Randerath. Die von Rechtsextremisten organisierte Demonstration im Heinsberger Ortsteil Randerath ist ohne nennenswerte Zwischenfälle vonstatten gegangen, mehr Positives gab es am Samstag aus Randerath nicht zu berichten.

83 Menschen demonstrierten mit mehreren Kundgebungen und einem Gang durch den Ort für die Wiedereinführung der Todesstrafe. Der Hintergrund ist der Zuzug des aus der Haft entlassenen Sexualstraftäters Karl D. nach Randerath, der im Moment bei seinem Bruder und dessen Familie wohnt. In Randerath und Umgebung waren am Samstag nach Schätzungen bis zu 400 Polizisten im Einsatz.

Gegendemonstrationen waren nicht angemeldet worden. Eine vom Erkelenzer Kulturmanager Christoph Stolzenberg initiierte „Wanderung gegen Rechts” von Erkelenz nach Geilenkirchen wurde in Randerath gestoppt und aus Sicherheitsgründen beendet. Stolzenberg und einige Jugendliche wurden nicht in die Nähe der rechtsextremen Demonstranten gelassen.
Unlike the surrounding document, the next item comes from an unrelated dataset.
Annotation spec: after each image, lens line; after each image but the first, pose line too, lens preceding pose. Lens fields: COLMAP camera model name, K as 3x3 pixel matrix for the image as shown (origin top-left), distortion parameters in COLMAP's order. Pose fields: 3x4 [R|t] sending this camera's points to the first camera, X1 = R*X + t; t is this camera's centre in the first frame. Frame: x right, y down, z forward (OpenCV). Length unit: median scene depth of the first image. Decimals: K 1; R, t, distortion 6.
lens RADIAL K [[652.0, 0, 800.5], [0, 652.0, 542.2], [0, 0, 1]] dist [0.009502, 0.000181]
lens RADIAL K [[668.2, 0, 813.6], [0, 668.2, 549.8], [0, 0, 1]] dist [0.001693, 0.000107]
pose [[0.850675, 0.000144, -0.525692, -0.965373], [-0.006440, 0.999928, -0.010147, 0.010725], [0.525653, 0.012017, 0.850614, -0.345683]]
Die Randerather Bevölkerung zeigte indes kaum Interesse an der Demonstration. Es mögen knapp 100 Schaulustige gewesen sein, die dem Aufmarsch und den Kundgebungen folgten. Die Teilnahme der Demonstranten am sogenannten Bürgerprotest, der seit dem 2. März abendlich vor D.s Wohnung stattfindet, lehnten die Initiatoren dieses Protests ab und beendeten sofort die auch für diesen Samstag vorgesehene Aktion. Die Demonstranten verließen daraufhin in Polizeibegleitung den Ort.
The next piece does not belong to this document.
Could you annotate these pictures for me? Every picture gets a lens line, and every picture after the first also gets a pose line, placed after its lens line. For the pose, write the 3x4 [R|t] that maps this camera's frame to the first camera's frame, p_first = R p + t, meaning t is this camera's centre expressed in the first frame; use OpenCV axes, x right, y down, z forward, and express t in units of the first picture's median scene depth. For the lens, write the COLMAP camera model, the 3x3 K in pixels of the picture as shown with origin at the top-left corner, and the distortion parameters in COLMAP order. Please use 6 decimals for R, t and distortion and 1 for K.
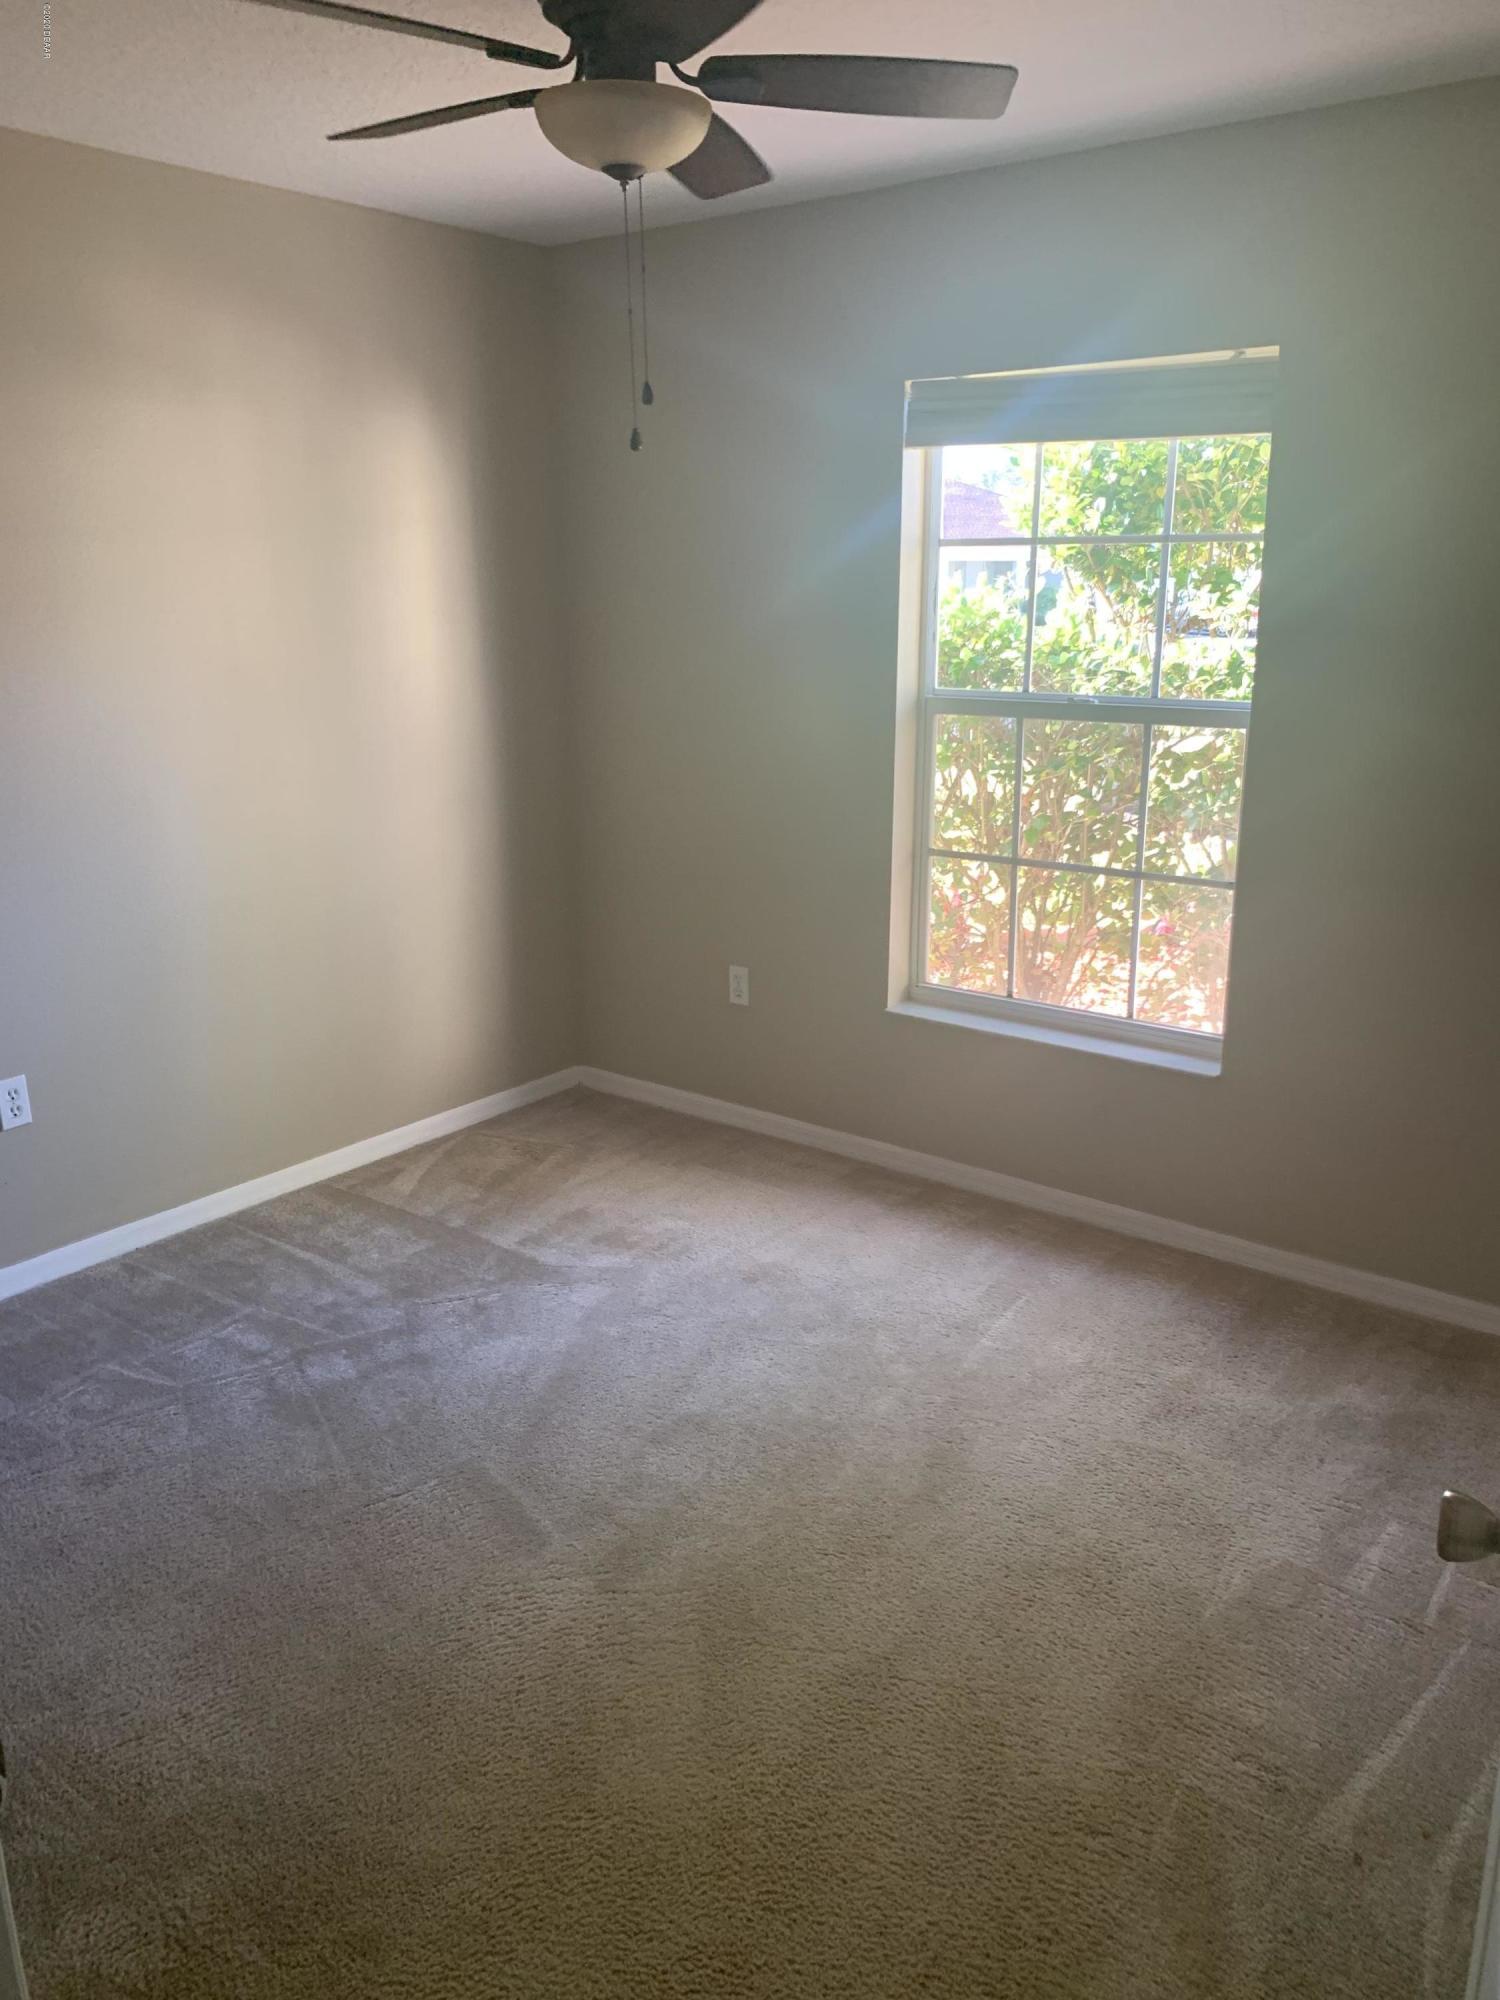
lens RADIAL K [[1509.7, 0, 750.0], [0, 1509.7, 1000.0], [0, 0, 1]] dist [-0.001193, -0.001652]
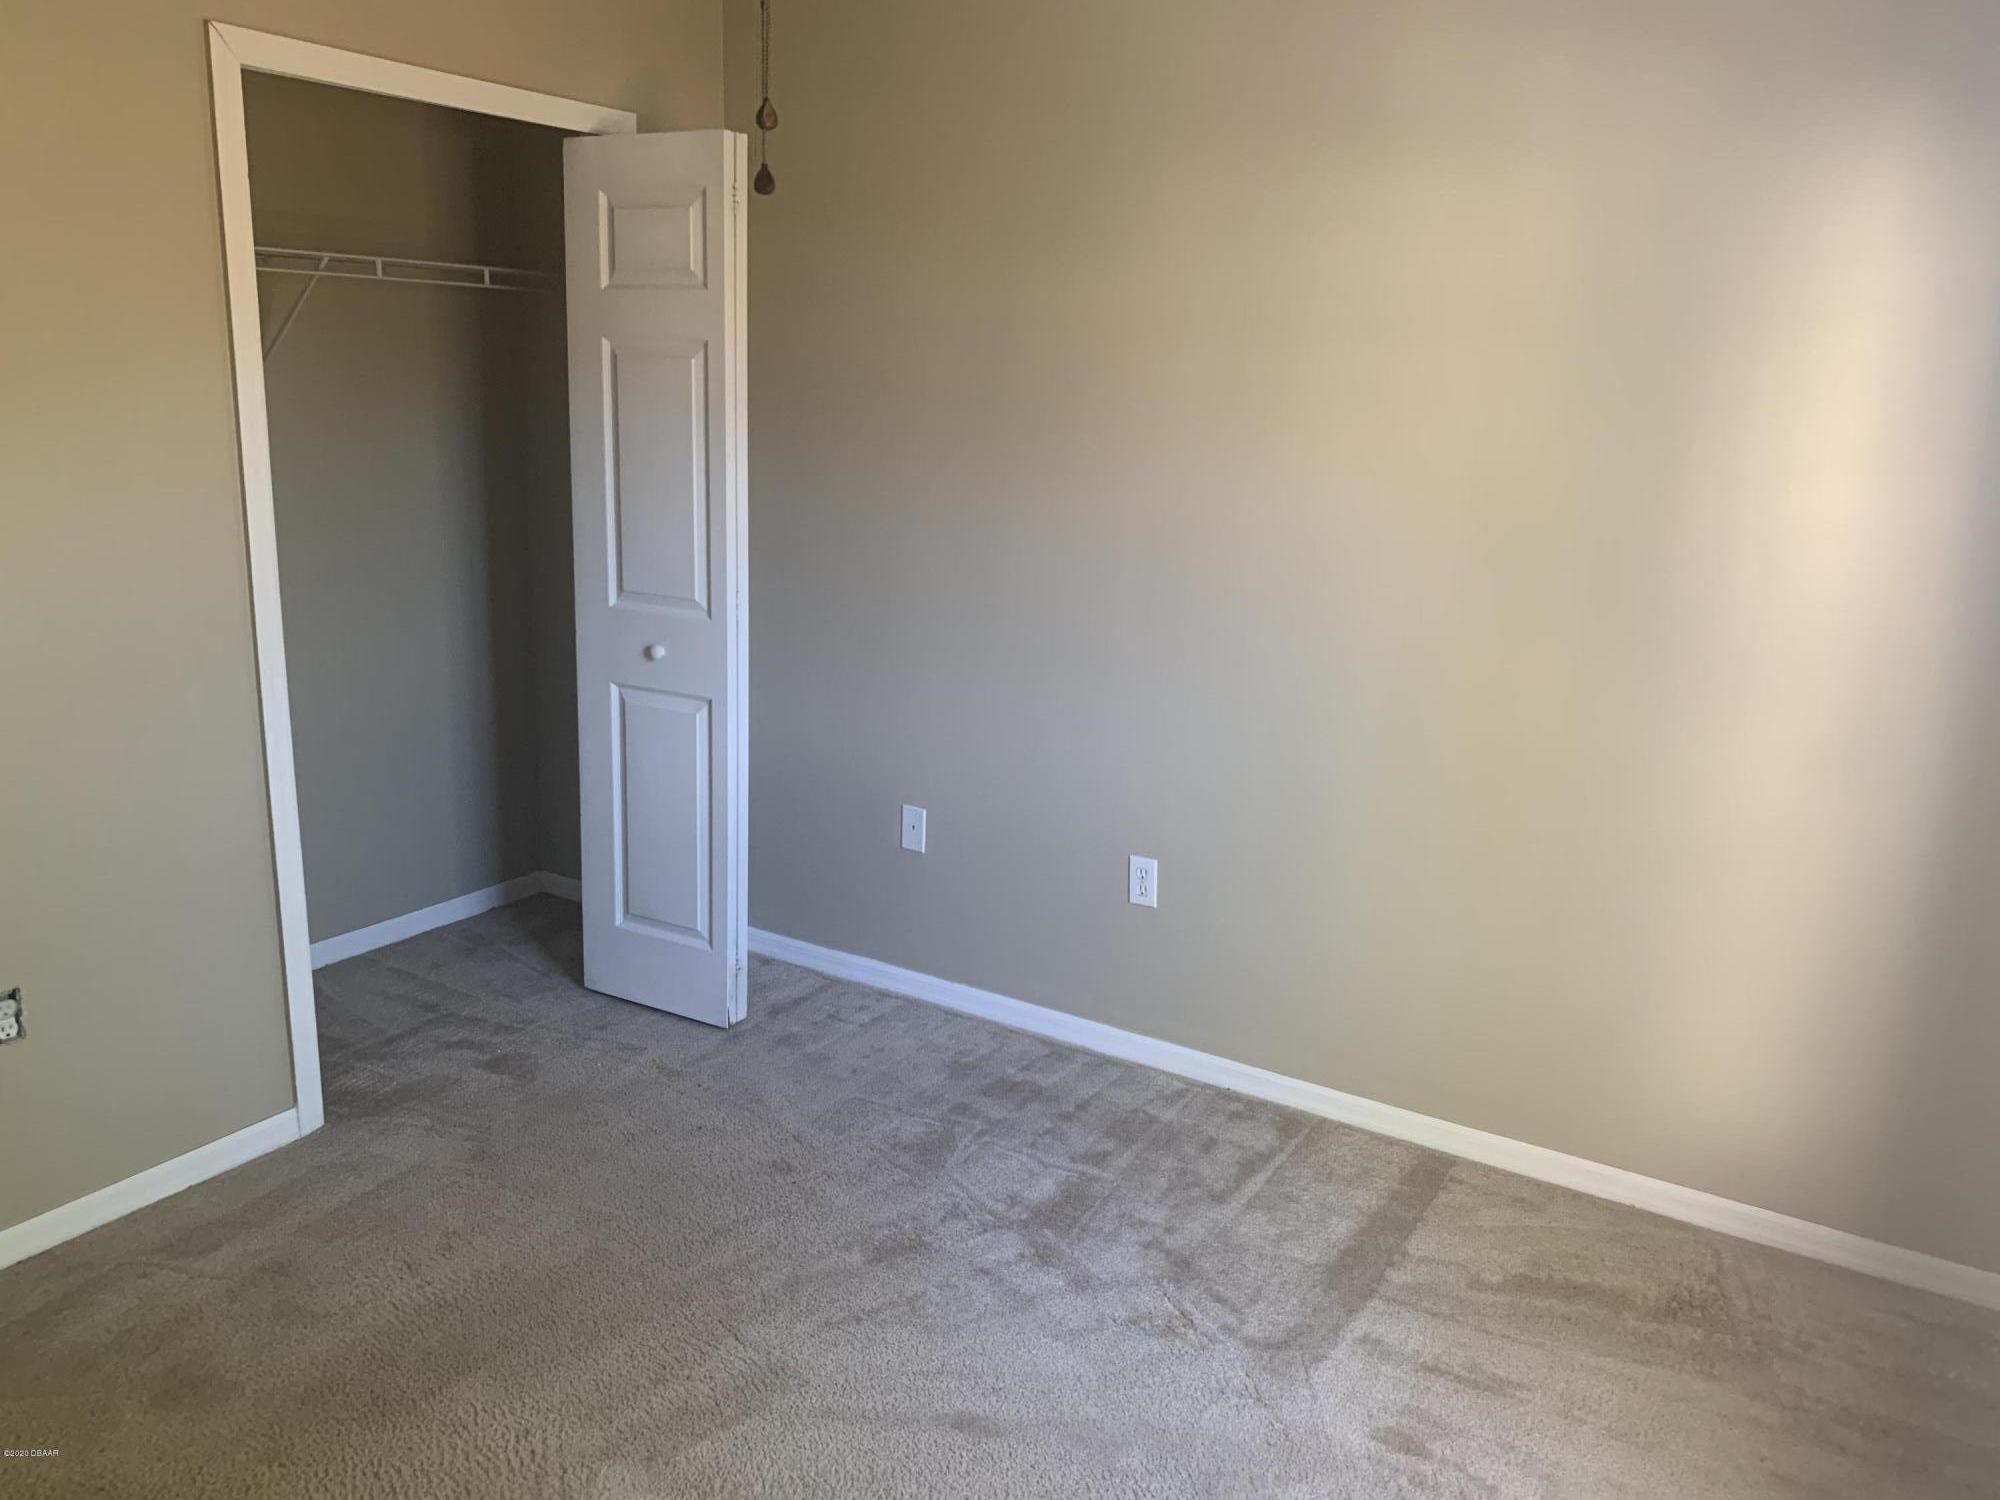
lens RADIAL K [[1509.7, 0, 1000.0], [0, 1509.7, 750.0], [0, 0, 1]] dist [-0.001193, -0.001652]
pose [[0.096410, 0.245356, -0.964627, 0.418428], [-0.298864, 0.931558, 0.207075, -0.176950], [0.949413, 0.268328, 0.163140, 0.641063]]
Bei der Anreise eines Teils der Demonstranten ist es im Zug von Aachen zum Bahnhof in Lindern zu einer Schlägerei gekommen. Dabei verletzte eine 15-jährige Demonstrantin einen Fahrgast. Das Mädchen wurde angezeigt. Karl D. hat von alledem wohl nichts mitbekommen. Nach Informationen dieser Zeitung hatten D. und die Familie seines Bruders am frühen Samstagmorgen den Ort in Begleitung von Polizisten verlassen.